Ethno-design in Labile Zones
Next Wednesday September 25th, by 6.30 pm at the long table room of the Faculty of Architecture of the University of Porto, Anatole Danto will present a lecture as part of the Fishing Architecture research project.
Labile zones are readily open to change. They are unstable structures continually undergoing chemical, physical, or biological transformations. The relation between land and sea in a labile zone involves several contemporary categories that can be deconstructed through the analysis of endogenous intersections. Using ethnography as a method and the microsystems of fisheries as case studies, this lecture delves into the concept of vernacular to decipher human/other-than-human entanglements. Ethno-design emerges as a relevant framework for observing, collating, and analysing processes linking humans and non-humans, particularly humans and fish. The alliances established between humans, fish, and molluscs produce information and data whose representations extend across time, space, and cosmologies. Grasping these data and entanglements sheds light on the ongoing processes occurring in the unstable areas between land and sea.

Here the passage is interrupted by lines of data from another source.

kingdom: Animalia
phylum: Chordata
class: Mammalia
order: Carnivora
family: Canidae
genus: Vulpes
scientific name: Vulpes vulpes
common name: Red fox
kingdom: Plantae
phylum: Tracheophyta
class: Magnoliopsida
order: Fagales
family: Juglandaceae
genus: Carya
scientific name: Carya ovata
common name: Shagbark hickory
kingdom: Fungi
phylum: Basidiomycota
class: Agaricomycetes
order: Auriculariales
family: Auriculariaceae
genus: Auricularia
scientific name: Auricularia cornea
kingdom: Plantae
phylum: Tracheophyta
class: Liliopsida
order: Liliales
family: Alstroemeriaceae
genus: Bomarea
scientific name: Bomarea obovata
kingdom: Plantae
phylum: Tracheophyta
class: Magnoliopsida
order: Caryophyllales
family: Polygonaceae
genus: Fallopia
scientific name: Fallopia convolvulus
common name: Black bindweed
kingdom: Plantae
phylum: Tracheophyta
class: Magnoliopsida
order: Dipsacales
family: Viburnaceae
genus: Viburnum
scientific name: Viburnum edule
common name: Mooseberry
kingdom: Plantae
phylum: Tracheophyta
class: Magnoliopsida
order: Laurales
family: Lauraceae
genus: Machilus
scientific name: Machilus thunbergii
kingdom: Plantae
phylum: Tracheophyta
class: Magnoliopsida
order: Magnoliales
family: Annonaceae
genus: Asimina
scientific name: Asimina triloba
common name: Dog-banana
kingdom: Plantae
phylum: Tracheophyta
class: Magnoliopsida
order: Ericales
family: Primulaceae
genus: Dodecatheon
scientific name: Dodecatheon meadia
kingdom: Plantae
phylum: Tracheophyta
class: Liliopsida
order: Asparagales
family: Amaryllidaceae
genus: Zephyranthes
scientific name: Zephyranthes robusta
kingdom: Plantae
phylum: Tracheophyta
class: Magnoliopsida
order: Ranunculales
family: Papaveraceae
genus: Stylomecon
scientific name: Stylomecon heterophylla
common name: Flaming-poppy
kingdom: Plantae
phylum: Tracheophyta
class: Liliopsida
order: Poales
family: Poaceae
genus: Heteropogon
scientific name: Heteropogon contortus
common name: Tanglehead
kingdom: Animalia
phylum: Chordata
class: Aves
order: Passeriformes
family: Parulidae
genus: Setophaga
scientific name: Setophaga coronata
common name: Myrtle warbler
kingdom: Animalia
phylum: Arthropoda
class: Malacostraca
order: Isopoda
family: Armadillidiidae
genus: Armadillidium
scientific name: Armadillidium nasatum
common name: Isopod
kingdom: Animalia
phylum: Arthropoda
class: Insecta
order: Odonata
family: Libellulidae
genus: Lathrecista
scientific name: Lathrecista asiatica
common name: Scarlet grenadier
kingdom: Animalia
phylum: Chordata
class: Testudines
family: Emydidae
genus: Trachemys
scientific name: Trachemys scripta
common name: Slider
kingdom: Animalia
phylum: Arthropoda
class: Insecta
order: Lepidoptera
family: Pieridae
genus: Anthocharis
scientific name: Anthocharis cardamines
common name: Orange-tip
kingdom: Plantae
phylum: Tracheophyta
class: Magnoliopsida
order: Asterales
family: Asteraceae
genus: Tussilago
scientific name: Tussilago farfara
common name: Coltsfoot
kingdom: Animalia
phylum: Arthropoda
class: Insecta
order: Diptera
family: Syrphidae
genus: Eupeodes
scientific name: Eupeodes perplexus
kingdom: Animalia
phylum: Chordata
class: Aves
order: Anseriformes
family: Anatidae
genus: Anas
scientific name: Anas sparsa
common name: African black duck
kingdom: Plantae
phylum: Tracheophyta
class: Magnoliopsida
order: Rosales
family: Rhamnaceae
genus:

Anatole Danto is an anthropologist, a research fellow at the University of Tartu (Estonia), a member of the Centre de Recherches Europes-Eurasie (Inalco, Paris, France), and a lecturer at Sciences Po Rennes, UBO, and EESAB (Brest, France). He holds three master’s degrees in social and environmental sciences, is a member of the Ramsar Convention’s Cultural Network for Wetlands and the ICES’s history work group. He is interested in historical uses of marine and coastal environments and their contemporary mutations. He has conducted numerous field studies in the northern Atlantic, sub-Arctic, and northeastern Europe, immersing himself in several coastal communities.